* [What you need to do]:
Find every line in the records that contains the string "nhiếp", and copy each of those lines. Matches must have the same capitalization.
*** Block opens ***
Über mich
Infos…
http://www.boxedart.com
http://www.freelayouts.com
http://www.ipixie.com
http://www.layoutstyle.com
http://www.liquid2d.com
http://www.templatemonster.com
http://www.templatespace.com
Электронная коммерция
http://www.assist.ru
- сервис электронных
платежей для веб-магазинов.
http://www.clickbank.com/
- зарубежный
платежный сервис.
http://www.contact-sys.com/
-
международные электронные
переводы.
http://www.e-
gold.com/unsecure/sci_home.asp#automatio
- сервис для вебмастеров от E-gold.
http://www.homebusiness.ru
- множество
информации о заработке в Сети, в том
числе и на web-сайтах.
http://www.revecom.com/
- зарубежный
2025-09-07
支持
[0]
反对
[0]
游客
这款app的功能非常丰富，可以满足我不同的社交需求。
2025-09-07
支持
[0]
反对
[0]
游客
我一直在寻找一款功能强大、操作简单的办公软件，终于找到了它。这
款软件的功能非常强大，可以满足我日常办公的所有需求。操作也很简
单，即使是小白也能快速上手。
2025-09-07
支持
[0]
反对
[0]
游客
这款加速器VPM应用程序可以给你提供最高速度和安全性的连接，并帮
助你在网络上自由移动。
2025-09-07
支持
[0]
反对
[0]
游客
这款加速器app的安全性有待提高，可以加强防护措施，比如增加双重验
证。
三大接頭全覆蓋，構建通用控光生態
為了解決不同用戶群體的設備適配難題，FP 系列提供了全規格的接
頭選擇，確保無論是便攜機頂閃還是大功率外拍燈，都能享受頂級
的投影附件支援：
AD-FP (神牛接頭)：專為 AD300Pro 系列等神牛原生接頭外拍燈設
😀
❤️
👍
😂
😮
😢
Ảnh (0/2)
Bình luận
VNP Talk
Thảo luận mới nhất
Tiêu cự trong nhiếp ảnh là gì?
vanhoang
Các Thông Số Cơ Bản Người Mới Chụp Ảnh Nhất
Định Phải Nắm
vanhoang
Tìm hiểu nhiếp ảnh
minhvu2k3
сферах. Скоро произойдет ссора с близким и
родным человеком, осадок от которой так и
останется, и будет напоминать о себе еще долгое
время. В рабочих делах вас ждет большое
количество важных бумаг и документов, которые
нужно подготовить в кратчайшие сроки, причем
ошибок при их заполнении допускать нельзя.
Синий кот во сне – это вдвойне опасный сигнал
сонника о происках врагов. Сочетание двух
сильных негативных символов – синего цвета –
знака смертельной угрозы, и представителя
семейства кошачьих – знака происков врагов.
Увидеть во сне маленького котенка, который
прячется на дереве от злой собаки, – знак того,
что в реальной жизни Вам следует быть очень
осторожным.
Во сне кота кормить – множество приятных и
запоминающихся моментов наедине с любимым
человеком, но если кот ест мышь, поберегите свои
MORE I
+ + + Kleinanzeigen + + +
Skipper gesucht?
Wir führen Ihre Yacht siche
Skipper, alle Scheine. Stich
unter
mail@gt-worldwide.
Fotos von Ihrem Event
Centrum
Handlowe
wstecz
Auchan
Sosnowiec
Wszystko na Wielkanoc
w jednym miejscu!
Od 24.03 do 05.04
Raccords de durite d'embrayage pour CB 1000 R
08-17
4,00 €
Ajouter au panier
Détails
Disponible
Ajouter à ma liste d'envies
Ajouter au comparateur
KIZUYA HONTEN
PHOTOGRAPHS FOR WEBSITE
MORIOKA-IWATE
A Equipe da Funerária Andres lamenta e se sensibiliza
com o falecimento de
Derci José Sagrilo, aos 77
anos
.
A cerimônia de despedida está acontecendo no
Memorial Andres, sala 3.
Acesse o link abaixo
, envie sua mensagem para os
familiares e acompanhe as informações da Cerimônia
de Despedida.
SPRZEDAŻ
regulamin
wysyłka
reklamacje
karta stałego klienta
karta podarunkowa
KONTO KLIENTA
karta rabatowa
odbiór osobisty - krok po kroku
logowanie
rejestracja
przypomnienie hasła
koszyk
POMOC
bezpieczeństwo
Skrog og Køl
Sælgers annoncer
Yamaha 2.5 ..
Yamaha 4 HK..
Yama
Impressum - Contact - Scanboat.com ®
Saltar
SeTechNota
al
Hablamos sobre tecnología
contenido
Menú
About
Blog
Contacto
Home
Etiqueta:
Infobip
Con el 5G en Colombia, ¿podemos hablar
*** Block closes ***
* [Answer space]:
Tiêu cự trong nhiếp ảnh là gì?
Tìm hiểu nhiếp ảnh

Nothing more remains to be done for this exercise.